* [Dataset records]
^^^^^^^^

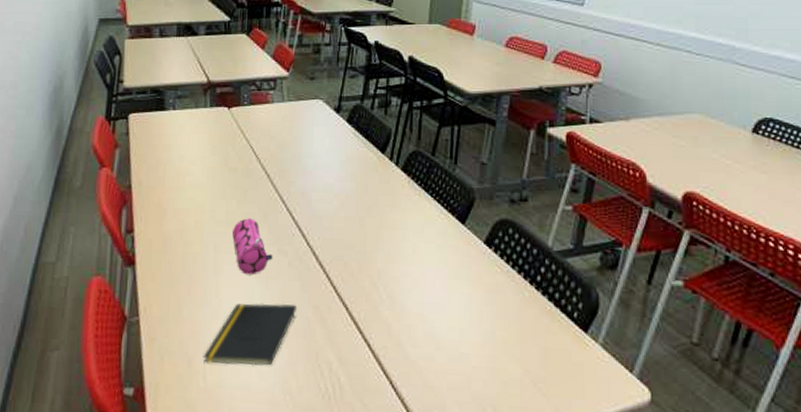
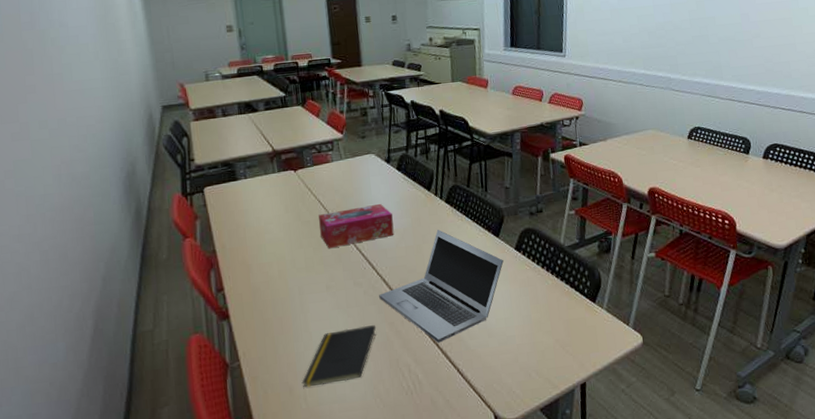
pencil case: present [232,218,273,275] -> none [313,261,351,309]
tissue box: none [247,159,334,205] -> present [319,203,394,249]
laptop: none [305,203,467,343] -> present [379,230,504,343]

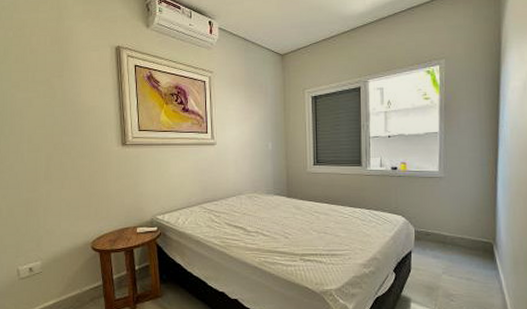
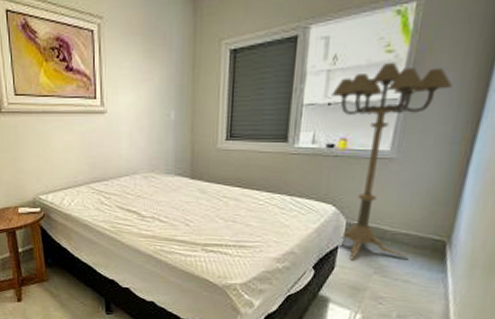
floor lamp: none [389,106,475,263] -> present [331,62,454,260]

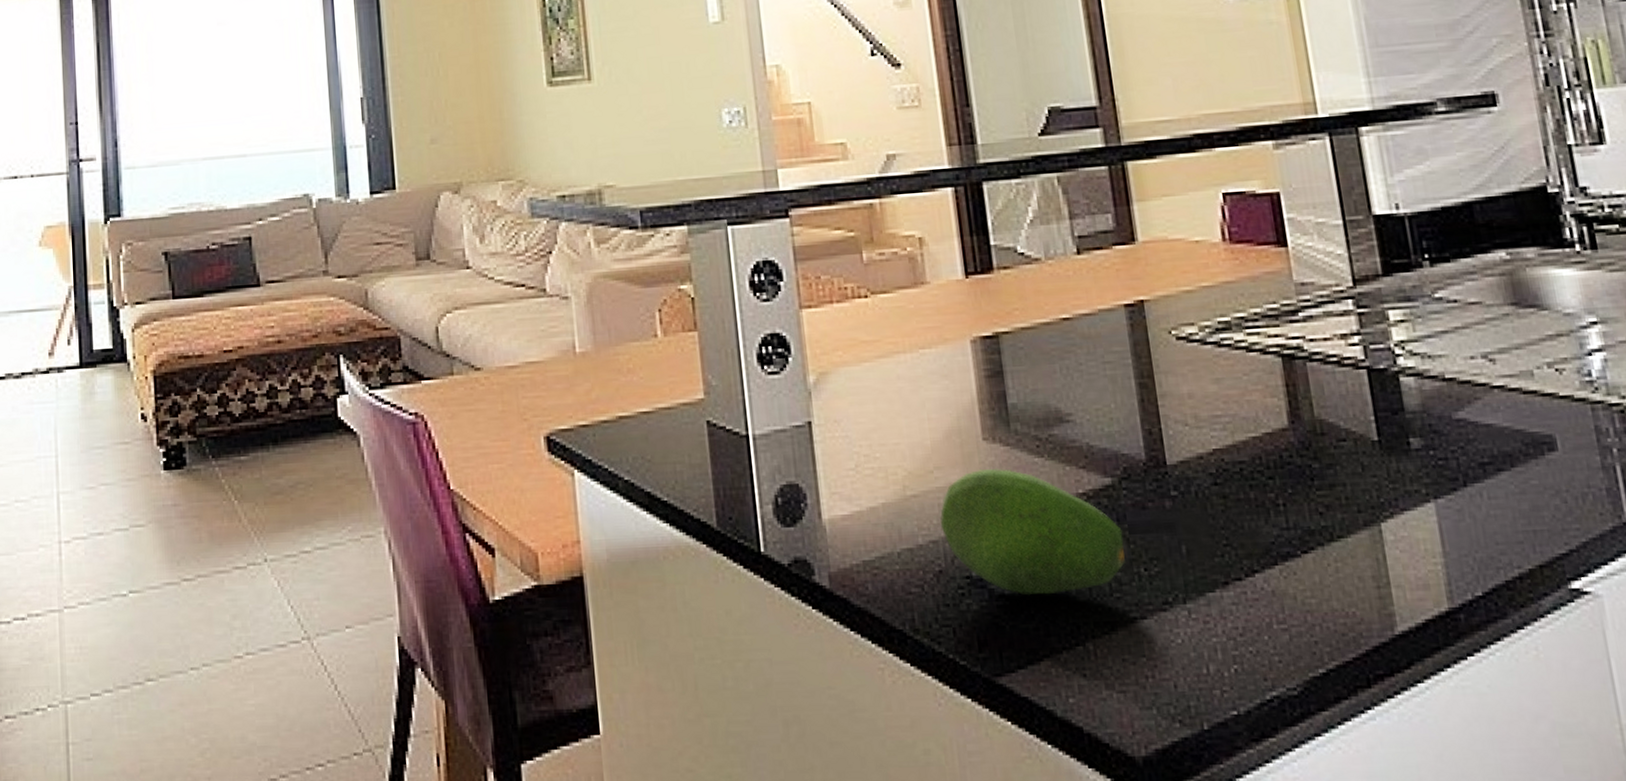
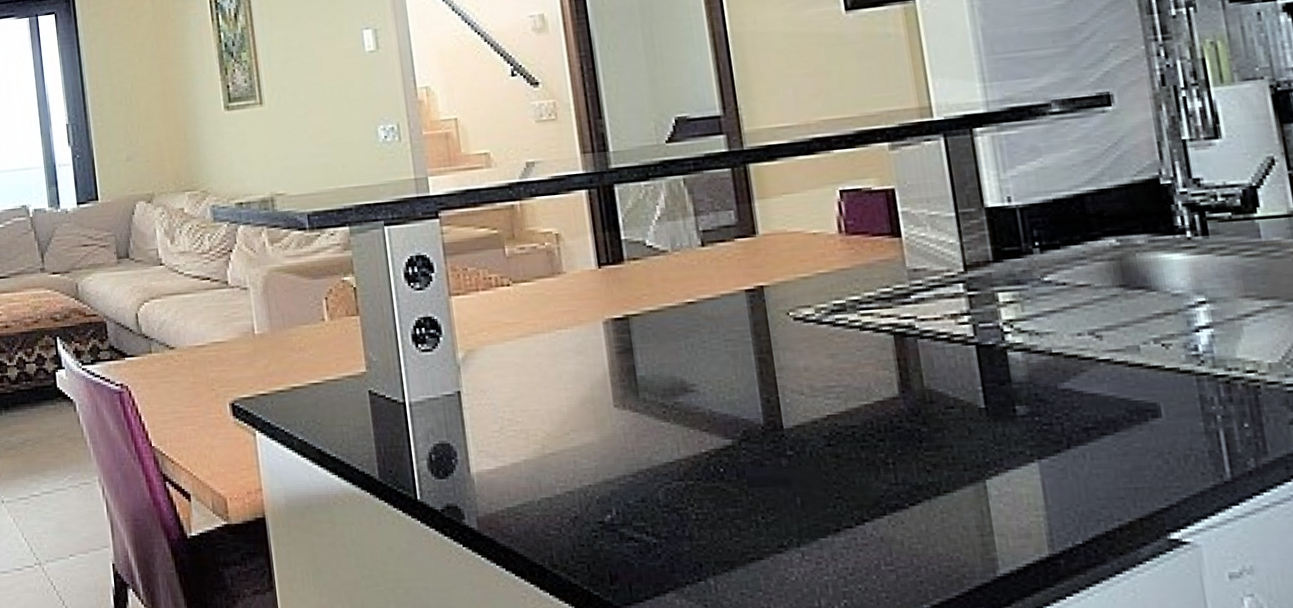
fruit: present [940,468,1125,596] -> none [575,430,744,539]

^^^^^^^^

* [What you need to do] Without the pictures, give all of the entries above again exactly.

* [Written answer]
pencil case: present [232,218,273,275] -> none [313,261,351,309]
tissue box: none [247,159,334,205] -> present [319,203,394,249]
laptop: none [305,203,467,343] -> present [379,230,504,343]

floor lamp: none [389,106,475,263] -> present [331,62,454,260]

fruit: present [940,468,1125,596] -> none [575,430,744,539]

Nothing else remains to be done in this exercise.